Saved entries
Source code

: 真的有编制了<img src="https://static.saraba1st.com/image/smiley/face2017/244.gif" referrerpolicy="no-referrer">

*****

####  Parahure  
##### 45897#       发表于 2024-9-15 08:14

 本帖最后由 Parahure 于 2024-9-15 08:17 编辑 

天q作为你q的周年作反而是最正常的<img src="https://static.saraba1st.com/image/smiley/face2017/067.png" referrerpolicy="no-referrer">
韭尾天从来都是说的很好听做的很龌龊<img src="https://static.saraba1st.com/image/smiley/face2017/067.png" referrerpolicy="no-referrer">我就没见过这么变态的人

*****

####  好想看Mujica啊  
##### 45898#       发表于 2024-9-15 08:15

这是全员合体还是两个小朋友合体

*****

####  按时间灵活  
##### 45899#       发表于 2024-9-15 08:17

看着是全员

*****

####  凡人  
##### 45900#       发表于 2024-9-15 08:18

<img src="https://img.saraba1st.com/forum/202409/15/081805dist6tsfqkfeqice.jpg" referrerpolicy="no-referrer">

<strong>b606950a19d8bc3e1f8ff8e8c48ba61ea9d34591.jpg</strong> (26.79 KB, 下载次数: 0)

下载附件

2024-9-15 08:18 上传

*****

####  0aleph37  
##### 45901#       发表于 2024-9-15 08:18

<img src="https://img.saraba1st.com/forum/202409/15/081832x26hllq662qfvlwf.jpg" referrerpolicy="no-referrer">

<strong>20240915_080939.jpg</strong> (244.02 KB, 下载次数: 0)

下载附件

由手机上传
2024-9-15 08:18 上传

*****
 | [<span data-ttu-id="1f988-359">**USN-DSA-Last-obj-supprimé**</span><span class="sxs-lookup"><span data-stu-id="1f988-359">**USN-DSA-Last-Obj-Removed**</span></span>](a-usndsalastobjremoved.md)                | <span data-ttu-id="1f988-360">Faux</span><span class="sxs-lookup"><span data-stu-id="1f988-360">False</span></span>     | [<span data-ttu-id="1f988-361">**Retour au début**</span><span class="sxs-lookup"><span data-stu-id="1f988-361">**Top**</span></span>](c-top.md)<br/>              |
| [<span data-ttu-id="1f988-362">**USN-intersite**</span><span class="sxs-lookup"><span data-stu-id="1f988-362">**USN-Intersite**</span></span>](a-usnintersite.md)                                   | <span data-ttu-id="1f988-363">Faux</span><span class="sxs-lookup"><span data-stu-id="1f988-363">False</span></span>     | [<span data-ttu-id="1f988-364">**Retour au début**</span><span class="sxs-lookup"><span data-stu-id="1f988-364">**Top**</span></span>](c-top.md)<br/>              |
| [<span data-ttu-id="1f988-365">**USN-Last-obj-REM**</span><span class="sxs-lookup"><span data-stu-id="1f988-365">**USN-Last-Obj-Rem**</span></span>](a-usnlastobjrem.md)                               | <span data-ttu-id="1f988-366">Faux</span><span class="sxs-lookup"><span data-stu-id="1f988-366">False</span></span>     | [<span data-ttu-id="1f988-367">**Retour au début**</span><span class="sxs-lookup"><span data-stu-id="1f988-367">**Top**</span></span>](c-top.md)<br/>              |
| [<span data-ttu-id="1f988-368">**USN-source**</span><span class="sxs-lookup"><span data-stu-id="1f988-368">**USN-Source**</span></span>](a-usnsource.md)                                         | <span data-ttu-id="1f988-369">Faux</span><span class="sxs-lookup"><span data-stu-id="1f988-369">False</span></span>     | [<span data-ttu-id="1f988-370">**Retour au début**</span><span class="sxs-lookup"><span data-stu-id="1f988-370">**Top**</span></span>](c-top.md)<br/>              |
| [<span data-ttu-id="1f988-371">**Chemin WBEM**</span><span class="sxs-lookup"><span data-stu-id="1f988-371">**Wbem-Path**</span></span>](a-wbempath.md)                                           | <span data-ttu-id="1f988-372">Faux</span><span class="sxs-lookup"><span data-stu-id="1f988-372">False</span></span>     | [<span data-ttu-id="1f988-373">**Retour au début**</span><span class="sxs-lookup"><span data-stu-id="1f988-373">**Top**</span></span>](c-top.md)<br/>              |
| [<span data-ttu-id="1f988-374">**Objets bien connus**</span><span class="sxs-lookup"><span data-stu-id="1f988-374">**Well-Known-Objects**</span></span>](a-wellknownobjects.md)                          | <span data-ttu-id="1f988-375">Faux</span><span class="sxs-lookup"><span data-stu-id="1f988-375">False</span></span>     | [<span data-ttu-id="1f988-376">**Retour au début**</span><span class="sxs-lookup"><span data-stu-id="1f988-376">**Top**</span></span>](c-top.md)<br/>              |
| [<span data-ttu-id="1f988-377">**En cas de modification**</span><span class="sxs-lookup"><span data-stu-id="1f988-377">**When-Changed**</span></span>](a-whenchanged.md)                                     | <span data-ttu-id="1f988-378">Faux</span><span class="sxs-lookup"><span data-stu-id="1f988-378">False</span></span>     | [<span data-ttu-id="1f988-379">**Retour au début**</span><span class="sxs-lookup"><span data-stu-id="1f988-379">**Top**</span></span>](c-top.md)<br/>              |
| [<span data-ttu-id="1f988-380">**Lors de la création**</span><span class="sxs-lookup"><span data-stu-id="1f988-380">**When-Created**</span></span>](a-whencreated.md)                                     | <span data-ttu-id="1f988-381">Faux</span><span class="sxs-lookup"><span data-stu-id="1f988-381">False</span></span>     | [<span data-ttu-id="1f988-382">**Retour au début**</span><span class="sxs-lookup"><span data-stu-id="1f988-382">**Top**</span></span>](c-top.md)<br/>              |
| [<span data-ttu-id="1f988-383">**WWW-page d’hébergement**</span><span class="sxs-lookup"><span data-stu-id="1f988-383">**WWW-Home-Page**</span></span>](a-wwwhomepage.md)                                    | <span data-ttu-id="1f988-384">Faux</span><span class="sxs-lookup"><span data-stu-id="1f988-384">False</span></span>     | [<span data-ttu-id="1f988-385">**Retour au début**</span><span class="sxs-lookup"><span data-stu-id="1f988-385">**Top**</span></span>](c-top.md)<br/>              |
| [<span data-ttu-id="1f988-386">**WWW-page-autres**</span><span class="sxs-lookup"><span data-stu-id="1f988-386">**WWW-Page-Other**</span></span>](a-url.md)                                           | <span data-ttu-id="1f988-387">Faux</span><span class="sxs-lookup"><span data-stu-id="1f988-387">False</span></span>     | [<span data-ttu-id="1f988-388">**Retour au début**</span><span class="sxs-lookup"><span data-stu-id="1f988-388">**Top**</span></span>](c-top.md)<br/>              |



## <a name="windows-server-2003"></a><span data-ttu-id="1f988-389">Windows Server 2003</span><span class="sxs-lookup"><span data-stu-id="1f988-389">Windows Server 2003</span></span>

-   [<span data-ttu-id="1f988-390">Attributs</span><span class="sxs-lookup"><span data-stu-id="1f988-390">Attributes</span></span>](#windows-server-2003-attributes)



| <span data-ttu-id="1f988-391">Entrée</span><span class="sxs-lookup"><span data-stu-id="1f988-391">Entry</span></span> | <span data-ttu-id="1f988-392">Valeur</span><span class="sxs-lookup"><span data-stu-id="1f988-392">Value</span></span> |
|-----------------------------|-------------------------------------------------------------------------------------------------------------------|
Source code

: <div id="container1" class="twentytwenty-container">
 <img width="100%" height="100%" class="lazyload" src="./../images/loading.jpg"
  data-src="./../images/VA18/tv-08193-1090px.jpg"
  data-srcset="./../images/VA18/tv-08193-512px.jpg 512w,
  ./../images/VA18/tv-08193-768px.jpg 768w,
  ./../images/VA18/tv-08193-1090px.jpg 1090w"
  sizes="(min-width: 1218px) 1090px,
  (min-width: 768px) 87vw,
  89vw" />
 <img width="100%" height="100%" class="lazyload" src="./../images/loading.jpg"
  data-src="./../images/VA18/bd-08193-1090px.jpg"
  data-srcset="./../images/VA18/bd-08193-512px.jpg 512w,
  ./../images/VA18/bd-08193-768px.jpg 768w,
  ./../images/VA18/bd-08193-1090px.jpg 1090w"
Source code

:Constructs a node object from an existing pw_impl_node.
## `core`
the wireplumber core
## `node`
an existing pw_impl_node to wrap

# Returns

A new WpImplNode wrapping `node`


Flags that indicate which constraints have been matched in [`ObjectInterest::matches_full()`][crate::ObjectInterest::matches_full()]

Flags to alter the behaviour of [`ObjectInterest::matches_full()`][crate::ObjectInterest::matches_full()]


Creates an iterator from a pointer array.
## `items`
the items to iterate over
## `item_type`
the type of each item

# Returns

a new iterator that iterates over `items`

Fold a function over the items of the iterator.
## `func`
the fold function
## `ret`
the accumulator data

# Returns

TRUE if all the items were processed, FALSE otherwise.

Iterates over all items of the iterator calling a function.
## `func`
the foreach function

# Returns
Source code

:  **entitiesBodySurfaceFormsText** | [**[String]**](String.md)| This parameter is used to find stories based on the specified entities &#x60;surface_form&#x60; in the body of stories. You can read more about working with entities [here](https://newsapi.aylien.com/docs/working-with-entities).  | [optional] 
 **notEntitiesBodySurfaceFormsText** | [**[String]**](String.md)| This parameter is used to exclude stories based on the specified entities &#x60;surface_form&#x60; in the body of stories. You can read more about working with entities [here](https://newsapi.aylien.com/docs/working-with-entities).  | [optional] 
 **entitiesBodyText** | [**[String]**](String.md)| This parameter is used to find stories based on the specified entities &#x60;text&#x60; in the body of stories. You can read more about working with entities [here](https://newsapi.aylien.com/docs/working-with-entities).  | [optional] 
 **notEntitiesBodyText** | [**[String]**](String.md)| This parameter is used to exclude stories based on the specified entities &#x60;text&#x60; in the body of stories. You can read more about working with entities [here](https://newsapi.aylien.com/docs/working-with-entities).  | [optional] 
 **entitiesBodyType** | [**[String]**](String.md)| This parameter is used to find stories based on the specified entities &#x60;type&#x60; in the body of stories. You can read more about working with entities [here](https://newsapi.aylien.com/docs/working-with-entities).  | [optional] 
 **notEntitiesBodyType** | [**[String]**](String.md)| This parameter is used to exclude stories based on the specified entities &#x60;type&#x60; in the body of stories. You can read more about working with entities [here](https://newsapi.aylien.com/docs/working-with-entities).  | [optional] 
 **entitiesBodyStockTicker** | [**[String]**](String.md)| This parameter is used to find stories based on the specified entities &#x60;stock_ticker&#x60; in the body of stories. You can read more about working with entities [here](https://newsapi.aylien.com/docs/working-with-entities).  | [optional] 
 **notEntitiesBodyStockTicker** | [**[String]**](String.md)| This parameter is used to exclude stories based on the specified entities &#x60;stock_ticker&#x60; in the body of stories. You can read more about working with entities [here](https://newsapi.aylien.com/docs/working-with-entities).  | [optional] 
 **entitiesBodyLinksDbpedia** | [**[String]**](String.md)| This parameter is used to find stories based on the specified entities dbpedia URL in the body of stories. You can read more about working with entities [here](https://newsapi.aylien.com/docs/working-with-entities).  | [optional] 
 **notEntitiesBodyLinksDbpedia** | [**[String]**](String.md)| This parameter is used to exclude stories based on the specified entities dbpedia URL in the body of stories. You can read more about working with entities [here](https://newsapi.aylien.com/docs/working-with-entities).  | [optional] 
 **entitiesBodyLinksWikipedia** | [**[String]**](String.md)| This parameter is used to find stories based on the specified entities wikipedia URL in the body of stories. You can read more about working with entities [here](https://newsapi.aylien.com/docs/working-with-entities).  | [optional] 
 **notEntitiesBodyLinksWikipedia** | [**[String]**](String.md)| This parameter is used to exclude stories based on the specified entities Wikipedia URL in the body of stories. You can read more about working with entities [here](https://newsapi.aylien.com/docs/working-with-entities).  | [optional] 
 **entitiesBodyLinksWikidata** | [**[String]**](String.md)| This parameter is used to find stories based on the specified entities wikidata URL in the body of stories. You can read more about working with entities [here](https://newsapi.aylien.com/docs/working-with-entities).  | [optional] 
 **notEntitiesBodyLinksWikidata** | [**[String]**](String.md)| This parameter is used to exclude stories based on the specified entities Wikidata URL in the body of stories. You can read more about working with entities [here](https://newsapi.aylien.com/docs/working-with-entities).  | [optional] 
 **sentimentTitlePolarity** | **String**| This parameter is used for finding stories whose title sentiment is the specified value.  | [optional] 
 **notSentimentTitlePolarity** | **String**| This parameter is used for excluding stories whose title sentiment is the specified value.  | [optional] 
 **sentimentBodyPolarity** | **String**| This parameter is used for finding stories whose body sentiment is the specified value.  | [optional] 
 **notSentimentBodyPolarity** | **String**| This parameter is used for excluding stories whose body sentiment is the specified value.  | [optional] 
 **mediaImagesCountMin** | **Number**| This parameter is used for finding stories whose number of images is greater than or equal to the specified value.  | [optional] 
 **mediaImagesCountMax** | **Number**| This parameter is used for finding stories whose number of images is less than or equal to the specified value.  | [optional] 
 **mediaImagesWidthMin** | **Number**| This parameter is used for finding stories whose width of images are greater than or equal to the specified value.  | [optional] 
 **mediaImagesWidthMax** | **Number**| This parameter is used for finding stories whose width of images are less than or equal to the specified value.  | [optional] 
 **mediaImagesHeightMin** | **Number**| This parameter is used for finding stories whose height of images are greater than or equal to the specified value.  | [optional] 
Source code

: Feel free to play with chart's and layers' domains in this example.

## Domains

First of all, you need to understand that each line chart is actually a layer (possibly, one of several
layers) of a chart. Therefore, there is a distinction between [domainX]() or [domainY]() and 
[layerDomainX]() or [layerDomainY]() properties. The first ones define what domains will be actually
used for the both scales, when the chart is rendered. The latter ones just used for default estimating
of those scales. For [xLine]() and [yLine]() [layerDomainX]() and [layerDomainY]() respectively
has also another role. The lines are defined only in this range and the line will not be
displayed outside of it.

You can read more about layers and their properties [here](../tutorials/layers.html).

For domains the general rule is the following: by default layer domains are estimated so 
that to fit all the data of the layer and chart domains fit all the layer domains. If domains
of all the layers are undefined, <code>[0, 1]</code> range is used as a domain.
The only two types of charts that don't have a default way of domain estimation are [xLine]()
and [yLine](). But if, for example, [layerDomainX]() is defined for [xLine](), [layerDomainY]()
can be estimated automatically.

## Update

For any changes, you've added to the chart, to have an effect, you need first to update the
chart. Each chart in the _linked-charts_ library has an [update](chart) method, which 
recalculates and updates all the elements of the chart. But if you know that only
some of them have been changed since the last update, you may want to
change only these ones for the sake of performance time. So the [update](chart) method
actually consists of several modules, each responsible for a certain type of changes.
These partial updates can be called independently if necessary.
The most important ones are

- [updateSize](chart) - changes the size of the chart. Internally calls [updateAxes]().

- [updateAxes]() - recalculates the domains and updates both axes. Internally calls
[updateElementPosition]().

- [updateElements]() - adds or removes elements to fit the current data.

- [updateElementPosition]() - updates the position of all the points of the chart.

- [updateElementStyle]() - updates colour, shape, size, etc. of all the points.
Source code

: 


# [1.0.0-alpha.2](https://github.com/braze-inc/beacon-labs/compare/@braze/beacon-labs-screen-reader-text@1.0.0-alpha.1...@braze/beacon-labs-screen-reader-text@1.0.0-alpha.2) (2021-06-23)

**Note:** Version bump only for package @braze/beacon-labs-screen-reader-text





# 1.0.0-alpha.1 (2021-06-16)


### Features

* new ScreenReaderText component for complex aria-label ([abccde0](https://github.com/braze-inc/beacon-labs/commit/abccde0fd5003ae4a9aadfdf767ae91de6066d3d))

EXERCISE GOAL
Give back, word for word, only the lines above from the line holding "First of all, you" to the line holding "[updateElementPosition]().", both included.

WRITTEN ANSWER
First of all, you need to understand that each line chart is actually a layer (possibly, one of several
layers) of a chart. Therefore, there is a distinction between [domainX]() or [domainY]() and 
[layerDomainX]() or [layerDomainY]() properties. The first ones define what domains will be actually
used for the both scales, when the chart is rendered. The latter ones just used for default estimating
of those scales. For [xLine]() and [yLine]() [layerDomainX]() and [layerDomainY]() respectively
has also another role. The lines are defined only in this range and the line will not be
displayed outside of it.

You can read more about layers and their properties [here](../tutorials/layers.html).

For domains the general rule is the following: by default layer domains are estimated so 
that to fit all the data of the layer and chart domains fit all the layer domains. If domains
of all the layers are undefined, <code>[0, 1]</code> range is used as a domain.
The only two types of charts that don't have a default way of domain estimation are [xLine]()
and [yLine](). But if, for example, [layerDomainX]() is defined for [xLine](), [layerDomainY]()
can be estimated automatically.

## Update

For any changes, you've added to the chart, to have an effect, you need first to update the
chart. Each chart in the _linked-charts_ library has an [update](chart) method, which 
recalculates and updates all the elements of the chart. But if you know that only
some of them have been changed since the last update, you may want to
change only these ones for the sake of performance time. So the [update](chart) method
actually consists of several modules, each responsible for a certain type of changes.
These partial updates can be called independently if necessary.
The most important ones are

- [updateSize](chart) - changes the size of the chart. Internally calls [updateAxes]().

- [updateAxes]() - recalculates the domains and updates both axes. Internally calls
[updateElementPosition]().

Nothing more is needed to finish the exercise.